To this day, I can't help wondering if a team of miniscule scientists has stowed away inside the syringe each time I get a shot.

And when Star Wars was released my dad took us to see it, not once, but 13 times. In a row. The last time, the local theater owner didn’t have the heart to charge him. I remember feeling like a starlet, pulled out of line, the red rope unlatched just for me. "Please. Just go in. Your money's no good here."

There's a reason the zombie film Shaun of the Dead is my idea of the perfect romantic comedy. Seeing Amityville Horror on the big screen as a child will do that to you. So will getting locked in the basement by your brothers afterward. It took months before I could go into our basement's dark, dank fruit cellar, a Portal to Hell if ever there was one.
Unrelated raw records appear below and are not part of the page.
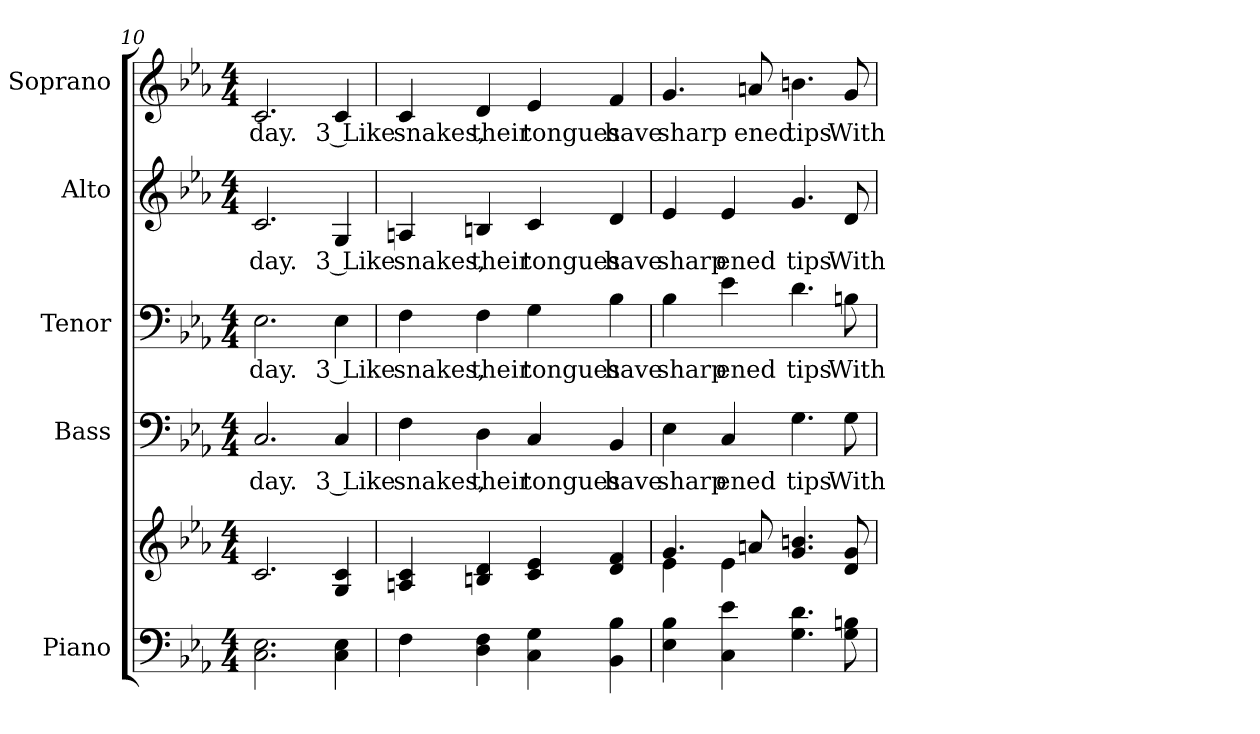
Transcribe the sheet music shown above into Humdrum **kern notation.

**kern	**kern	**kern	**text	**kern	**text	**kern	**text	**kern	**text
*part5	*part5	*part4	*part4	*part3	*part3	*part2	*part2	*part1	*part1
*staff6	*staff5	*staff4	*staff4	*staff3	*staff3	*staff2	*staff2	*staff1	*staff1
*I"Piano	*	*I"Bass	*	*I"Tenor	*	*I"Alto	*	*I"Soprano	*
*I'Pno.	*	*I'B.	*	*I'T.	*	*I'A.	*	*I'S.	*
*clefF4	*clefG2	*clefF4	*	*clefF4	*	*clefG2	*	*clefG2	*
*k[b-e-a-]	*k[b-e-a-]	*k[b-e-a-]	*	*k[b-e-a-]	*	*k[b-e-a-]	*	*k[b-e-a-]	*
*E-:	*E-:	*E-:	*	*E-:	*	*E-:	*	*E-:	*
*M4/4	*M4/4	*M4/4	*	*M4/4	*	*M4/4	*	*M4/4	*
=10	=10	=10	=10	=10	=10	=10	=10	=10	=10
!	!	!	!LO:LY:b:color=#000000	!	!	!	!	!	!
!	!	!	!	!	!LO:LY:b:color=#000000	!	!	!	!
!	!	!	!	!	!	!	!LO:LY:b:color=#000000	!	!
!	!	!	!	!	!	!	!	!	!LO:LY:b:color=#000000
2.Ci\ 2.E-i	2.ci/	2.Ci/	day.	2.E-i\	day.	2.ci/	day.	2.ci/	day.
!	!	!	!LO:LY:b:color=#000000	!	!	!	!	!	!
!	!	!	!	!	!LO:LY:b:color=#000000	!	!	!	!
!	!	!	!	!	!	!	!LO:LY:b:color=#000000	!	!
!	!	!	!	!	!	!	!	!	!LO:LY:b:color=#000000
4Ci\ 4E-i	4Gi/ 4ci	4Ci/	3 Like	4E-i\	3 Like	4Gi/	3 Like	4ci/	3 Like
=11	=11	=11	=11	=11	=11	=11	=11	=11	=11
!	!	!	!LO:LY:b:color=#000000	!	!	!	!	!	!
!	!	!	!	!	!LO:LY:b:color=#000000	!	!	!	!
!	!	!	!	!	!	!	!LO:LY:b:color=#000000	!	!
!	!	!	!	!	!	!	!	!	!LO:LY:b:color=#000000
4Fi\	4Ani/ 4ci	4Fi\	snakes,	4Fi\	snakes,	4Ani/	snakes,	4ci/	snakes,
!	!	!	!LO:LY:b:color=#000000	!	!	!	!	!	!
!	!	!	!	!	!LO:LY:b:color=#000000	!	!	!	!
!	!	!	!	!	!	!	!LO:LY:b:color=#000000	!	!
!	!	!	!	!	!	!	!	!	!LO:LY:b:color=#000000
4Di\ 4Fi	4Bni/ 4di	4Di\	their	4Fi\	their	4Bni/	their	4di/	their
!	!	!	!LO:LY:b:color=#000000	!	!	!	!	!	!
!	!	!	!	!	!LO:LY:b:color=#000000	!	!	!	!
!	!	!	!	!	!	!	!LO:LY:b:color=#000000	!	!
!	!	!	!	!	!	!	!	!	!LO:LY:b:color=#000000
4Ci\ 4Gi	4ci/ 4e-i	4Ci/	tongues	4Gi\	tongues	4ci/	tongues	4e-i/	tongues
!	!	!	!LO:LY:b:color=#000000	!	!	!	!	!	!
!	!	!	!	!	!LO:LY:b:color=#000000	!	!	!	!
!	!	!	!	!	!	!	!LO:LY:b:color=#000000	!	!
!	!	!	!	!	!	!	!	!	!LO:LY:b:color=#000000
4BB-i\ 4B-i	4di/ 4fi	4BB-i/	have	4B-i\	have	4di/	have	4fi/	have
=12	=12	=12	=12	=12	=12	=12	=12	=12	=12
*	*^	*	*	*	*	*	*	*	*
!	!	!	!	!LO:LY:b:color=#000000	!	!	!	!	!	!
!	!	!	!	!	!	!LO:LY:b:color=#000000	!	!	!	!
!	!	!	!	!	!	!	!	!LO:LY:b:color=#000000	!	!
!	!	!	!	!	!	!	!	!	!	!LO:LY:b:color=#000000
4E-i\ 4B-i	4.gi/	4e-i\	4E-i\	sharp	4B-i\	sharp	4e-i/	sharp	4.gi/	sharp
!	!	!	!	!LO:LY:b:color=#000000	!	!	!	!	!	!
!	!	!	!	!	!	!LO:LY:b:color=#000000	!	!	!	!
!	!	!	!	!	!	!	!	!LO:LY:b:color=#000000	!	!
4Ci\ 4e-i	.	4e-i\	4Ci/	ened	4e-i\	ened	4e-i/	ened	.	.
!	!	!	!	!	!	!	!	!	!	!LO:LY:b:color=#000000
.	8ani/	.	.	.	.	.	.	.	8ani/	ened
!	!	!	!	!LO:LY:b:color=#000000	!	!	!	!	!	!
!	!	!	!	!	!	!LO:LY:b:color=#000000	!	!	!	!
!	!	!	!	!	!	!	!	!LO:LY:b:color=#000000	!	!
!	!	!	!	!	!	!	!	!	!	!LO:LY:b:color=#000000
4.Gi\ 4.di	4.gi/ 4.bni	2ryy	4.Gi\	tips	4.di\	tips	4.gi/	tips	4.bni\	tips
!	!	!	!	!LO:LY:b:color=#000000	!	!	!	!	!	!
!	!	!	!	!	!	!LO:LY:b:color=#000000	!	!	!	!
!	!	!	!	!	!	!	!	!LO:LY:b:color=#000000	!	!
!	!	!	!	!	!	!	!	!	!	!LO:LY:b:color=#000000
8Gi\ 8Bni	8di/ 8gi	.	8Gi\	With	8Bni\	With	8di/	With	8gi/	With
*	*v	*v	*	*	*	*	*	*	*	*
=	=	=	=	=	=	=	=	=	=
*-	*-	*-	*-	*-	*-	*-	*-	*-	*-
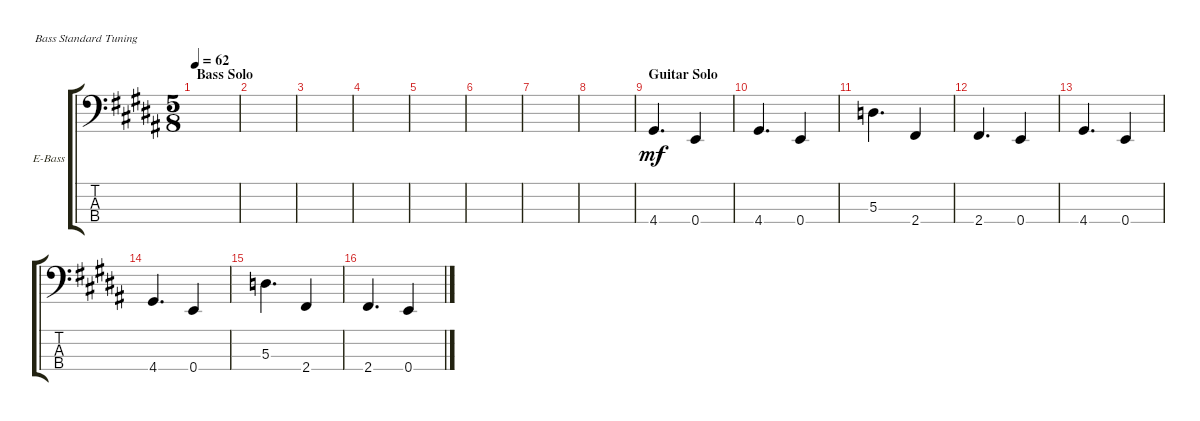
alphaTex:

\defaultSystemsLayout 4
\bracketExtendMode groupsimilarinstruments
\firstSystemTrackNameOrientation horizontal
\otherSystemsTrackNameOrientation horizontal
\track ("Electric Bass" "E-Bass") {instrument electricbassfinger}
\staff {score tabs}
\tuning (G2 D2 A1 E1)
\ts (5 8)
\section ("" "Bass Solo")
\tempo 62
\clef f4
\ks g#minor
|
|
|
|
|
|
|
|
\section ("" "Guitar Solo")
4.4.4{d dy mf} 0.4.4 |
4.4.4{d} 0.4.4 |
5.3.4{d} 2.4.4 |
2.4.4{d} 0.4.4 |
4.4.4{d} 0.4.4 |
4.4.4{d} 0.4.4 |
5.3.4{d} 2.4.4 |
2.4.4{d} 0.4.4
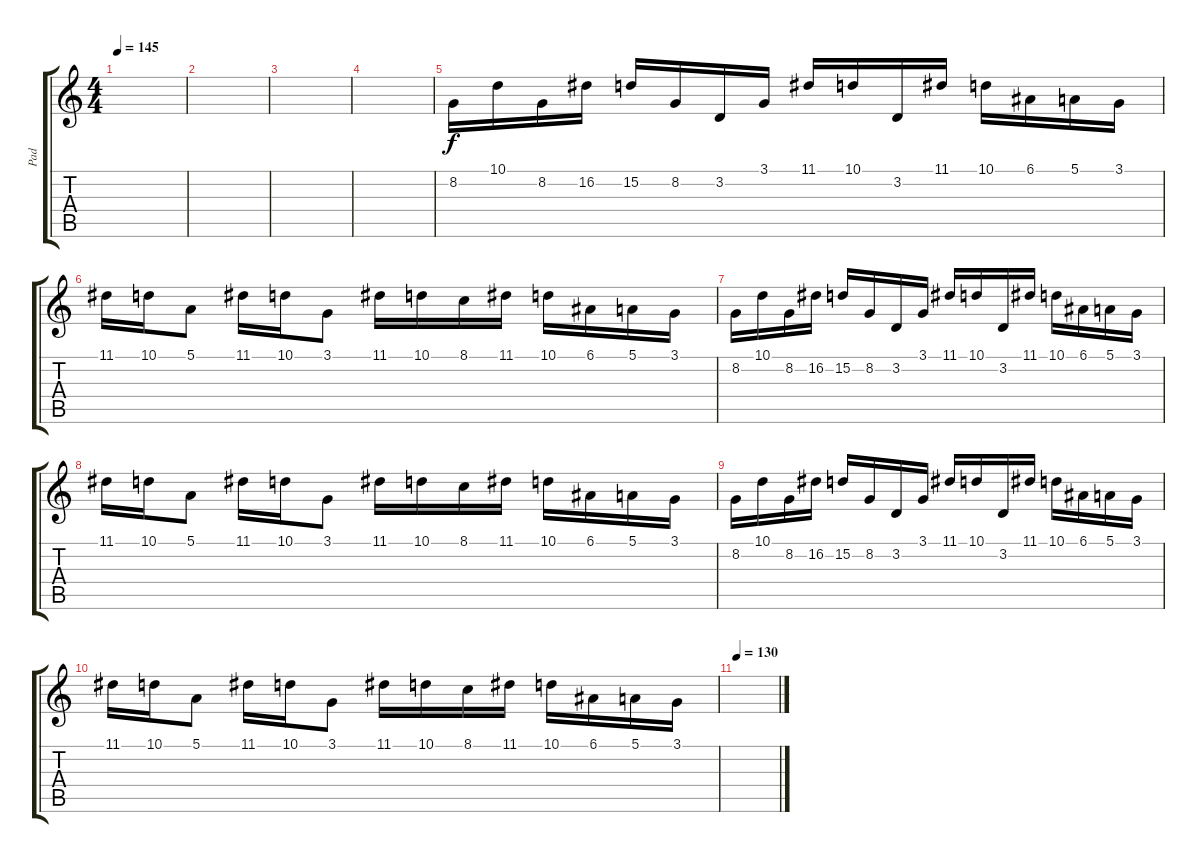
\track ("Pad" "Pad") {instrument vibraphone}
\staff {score tabs}
\tuning (E4 B3 G3 D3 A2 E2) {hide}
\ts (4 4)
\tempo 145
\clef g2
\ks c
|
|
|
|
8.2.16 10.1.16 8.2.16 16.2.16 15.2.16 8.2.16 3.2.16 3.1.16 11.1.16 10.1.16 3.2.16 11.1.16 10.1.16 6.1.16 5.1.16 3.1.16 |
11.1.16 10.1.16 5.1.8 11.1.16 10.1.16 3.1.8 11.1.16 10.1.16 8.1.16 11.1.16 10.1.16 6.1.16 5.1.16 3.1.16 |
8.2.16 10.1.16 8.2.16 16.2.16 15.2.16 8.2.16 3.2.16 3.1.16 11.1.16 10.1.16 3.2.16 11.1.16 10.1.16 6.1.16 5.1.16 3.1.16 |
11.1.16 10.1.16 5.1.8 11.1.16 10.1.16 3.1.8 11.1.16 10.1.16 8.1.16 11.1.16 10.1.16 6.1.16 5.1.16 3.1.16 |
8.2.16 10.1.16 8.2.16 16.2.16 15.2.16 8.2.16 3.2.16 3.1.16 11.1.16 10.1.16 3.2.16 11.1.16 10.1.16 6.1.16 5.1.16 3.1.16 |
11.1.16 10.1.16 5.1.8 11.1.16 10.1.16 3.1.8 11.1.16 10.1.16 8.1.16 11.1.16 10.1.16 6.1.16 5.1.16 3.1.16 |
\tempo 130
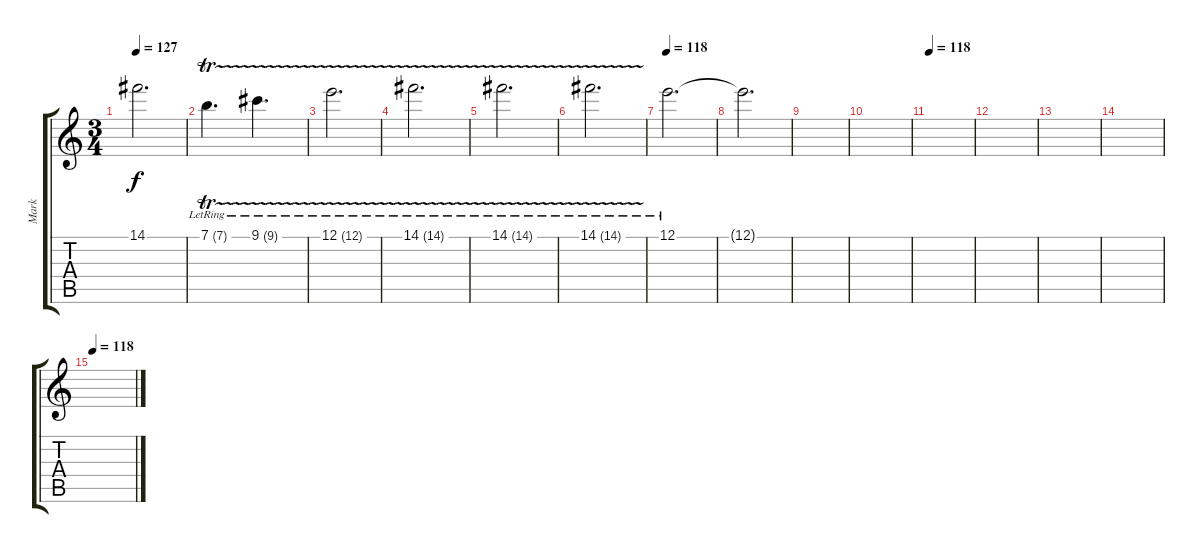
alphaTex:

\track ("Mark" "Mark") {instrument acousticguitarsteel}
\staff {score tabs}
\tuning (E4 B3 G3 D3 A2 E2) {hide}
\ts (3 4)
\tempo 127
\clef g2
\ks c
14.1{t}.2{d dy f} |
7.1{tr (7 32) lr}.4{d} 9.1{tr (9 32) lr}.4{d} |
12.1{tr (12 32) lr}.2{d} |
14.1{tr (14 32) lr}.2{d} |
14.1{tr (14 32) lr}.2{d} |
14.1{tr (14 32) lr}.2{d} |
\tempo 118
12.1{lr}.2{d} |
12.1{t}.2{d} |
|
|
\tempo 118
|
|
|
|
\tempo 118
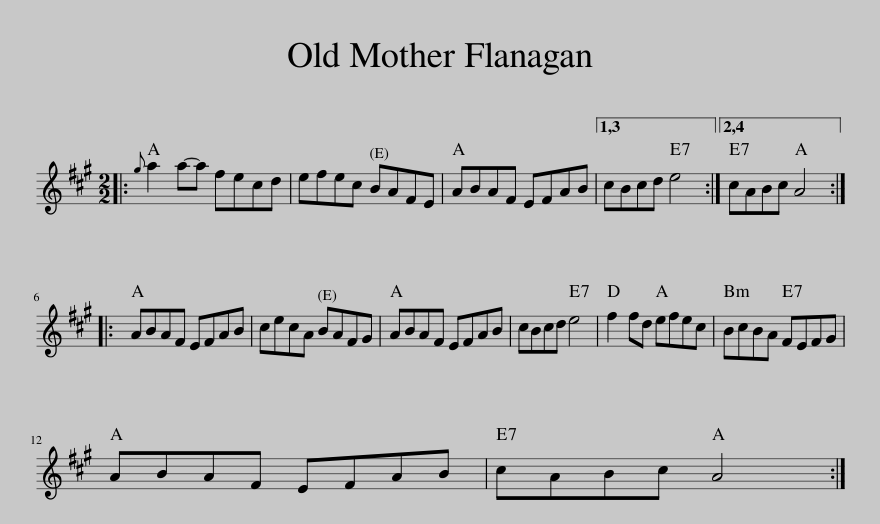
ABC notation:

X:1
L:1/8
M:2/2
I:linebreak $
K:A
V:1 treble
V:1
|:{g} a2 a-a fecd | efec BAFE | ABAF EFAB |1,3 cBcd e4 :|2,4 cABc A4 ::$ %5
 ABAF EFAB | cecA BAFG | ABAF EFAB | cBcd e4 | f2 fd efec | %10
 BcBA FEFG |$ ABAF EFAB | cABc A4 :| %13
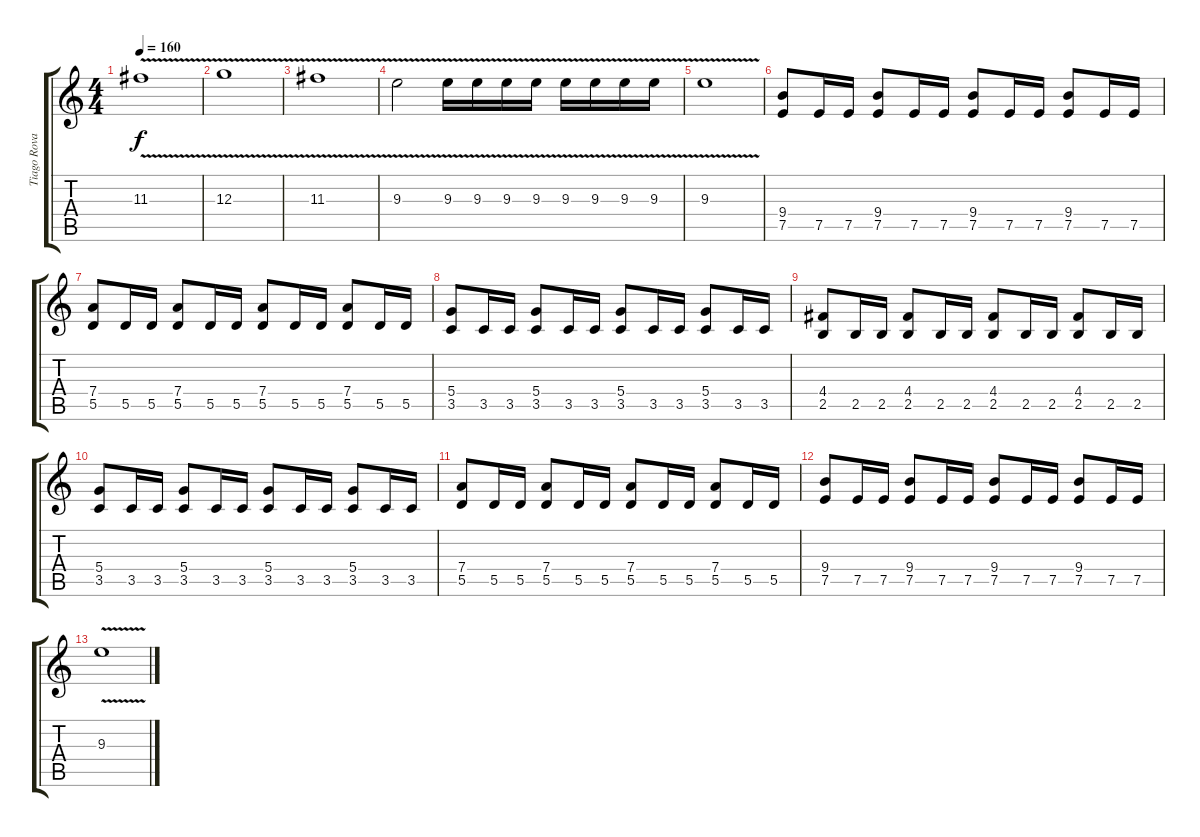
\track ("Tiago Rovai" "Tiago Rova") {instrument distortionguitar}
\staff {score tabs}
\tuning (E4 B3 G3 D3 A2 E2) {hide}
\ts (4 4)
\tempo 160
\clef g2
\ks c
11.3{v}.1{dy f} |
12.3{v}.1 |
11.3{v}.1 |
9.3{v}.2 9.3{v}.16 9.3{v}.16 9.3{v}.16 9.3{v}.16 9.3{v}.16 9.3{v}.16 9.3{v}.16 9.3{v}.16 |
9.3{v}.1 |
(9.4 7.5).8 7.5.16 7.5.16 (9.4 7.5).8 7.5.16 7.5.16 (9.4 7.5).8 7.5.16 7.5.16 (9.4 7.5).8 7.5.16 7.5.16 |
(7.4 5.5).8 5.5.16 5.5.16 (7.4 5.5).8 5.5.16 5.5.16 (7.4 5.5).8 5.5.16 5.5.16 (7.4 5.5).8 5.5.16 5.5.16 |
(5.4 3.5).8 3.5.16 3.5.16 (5.4 3.5).8 3.5.16 3.5.16 (5.4 3.5).8 3.5.16 3.5.16 (5.4 3.5).8 3.5.16 3.5.16 |
(4.4 2.5).8 2.5.16 2.5.16 (4.4 2.5).8 2.5.16 2.5.16 (4.4 2.5).8 2.5.16 2.5.16 (4.4 2.5).8 2.5.16 2.5.16 |
(5.4 3.5).8 3.5.16 3.5.16 (5.4 3.5).8 3.5.16 3.5.16 (5.4 3.5).8 3.5.16 3.5.16 (5.4 3.5).8 3.5.16 3.5.16 |
(7.4 5.5).8 5.5.16 5.5.16 (7.4 5.5).8 5.5.16 5.5.16 (7.4 5.5).8 5.5.16 5.5.16 (7.4 5.5).8 5.5.16 5.5.16 |
(9.4 7.5).8 7.5.16 7.5.16 (9.4 7.5).8 7.5.16 7.5.16 (9.4 7.5).8 7.5.16 7.5.16 (9.4 7.5).8 7.5.16 7.5.16 |
9.3{v}.1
You don't have to tell me twice to "Get out!"

And sometimes the right movie is a gateway to wondrous, transformative, albeit slightly deviant, things.

Enter Heavy Metal, an animated, R-rated, rock-and-roll extravaganza that my father took my brothers and me to see. We liked it so much that he let us hide under the seats between shows, dodging ushers sweeping up popcorn, so we could watch it again without paying. Very rock-and-roll.

Actually, I'm not sure which was more transforming - the movie with it's blond, buxom, sword-wielding heroine kicking ass in a leather bikini or committing a misdemeanor with my family. But as a tall, skinny, frizzy-haired girl with glasses, braces and poor posture, I took whatever help I could get.